After months of court hearings, in December 2009 the company and the union, following the recommendation of Judge Watanabe, the lead judge in the case, entered talks. Once-a-month, 30-minute negotiating sessions were held.

In 2010 the negotiations were dealing with several issues, including the amount of notice union members should give if they intend to strike. In October 2010 the negotiations broke down and the court case resumed in December 2010.

Hearings continued and Berlitz' suit against the union was dismissed by the Tokyo District Court on 27 February 2012. The 43-page ruling was entirely in the union's favor, with all of the strikes conducted being recognized as legal by the court. The court's ruling said: "There is no reason to deny the legitimacy of the strike in its entirety and the details of its parts — the objective, the procedures, and the form of the strike. Therefore there can be no compensation claim against the defendant, either the union or the individuals. And therefore it is the judgement of this court that all claims are rejected."

According to Yumiko Akutsu, one of the lawyers for the union, the win was "a complete victory — on not one point did we lose, not one single point." However, within a week of the ruling Berlitz had decided to appeal to the high court.

==Berlitz fires teachers==
In July 2010 Berlitz fired two of the teachers it was suing. One, in the Yokohama school, was a US Army reservist and was fired after being ordered to Afghanistan. He had been allowed to take leave for military service several times before.

Former Begunto President Catherine Campbell was also fired. She had taken unpaid leave to recover from breast cancer. Berlitz had not enrolled her in the shakai hoken (Japanese national medical insurance) which would have provided her with two-thirds of her regular income while receiving treatment in Japan. She therefore had to live with her parents in Canada, and Berlitz fired her after she wanted to extend her unpaid leave until September 2010.
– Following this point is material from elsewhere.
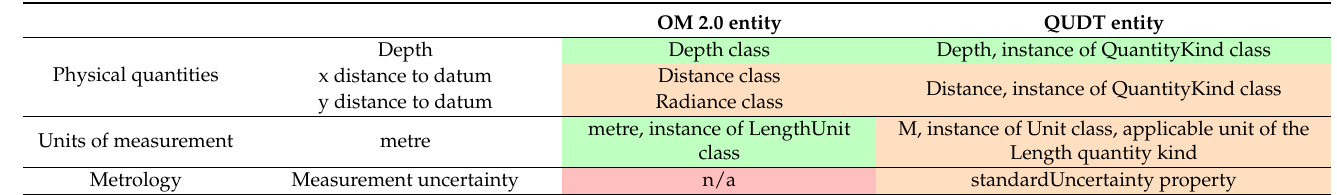
Table 2. Summary of metrology-relevant features implemented for the bathymetry case study using OM 2.0 and QUDT. Colour denotes how well a concept is defined in the ontology (green: fully, amber: partially, red:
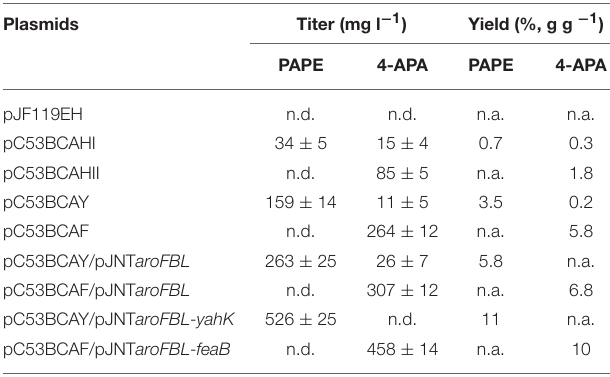
TABLE 1 | PAPE and 4-APA production by E. coli FUS4BCR strains harboring different combinations of plasmids.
==Conclusion of initial Labor Commission Case==
The original labor commission case, lodged in 2008 continued until almost the end of 2012, before being withdrawn by the union as part of negotiations. The final hearing was held on December 11, 2012.

==Tokyo High Court==
After Berlitz Japan appealed their loss to the High Court, the court began overseeing reconciliation talks between the union and Berlitz. The first court date was on May 28, 2012. and the final hearing was held on December 27, 2012, where an agreement was struck between the company and the union.

==Union and company agreement==
Berlitz withdrew their High Court appeal, and agreed to pay a base-up raise to current union members plus a lump sum bonus to the union. In return the union agreed to new rules regarding industrial action. Under the new rules, the union must agree to notify the company of future industrial action three weeks in advance, during which time negotiations would continue. If strikes go ahead the union must notify the company 45 minutes in advance.

New rules for collective bargaining were also established. They will again be conducted in English, after the language was changed to Japanese previously. Berlitz also promised to disclose more financial information to the union. The company also promised not to use warning letters issued during the strike against the union members in question, but it refused to remove them from the instructor's files.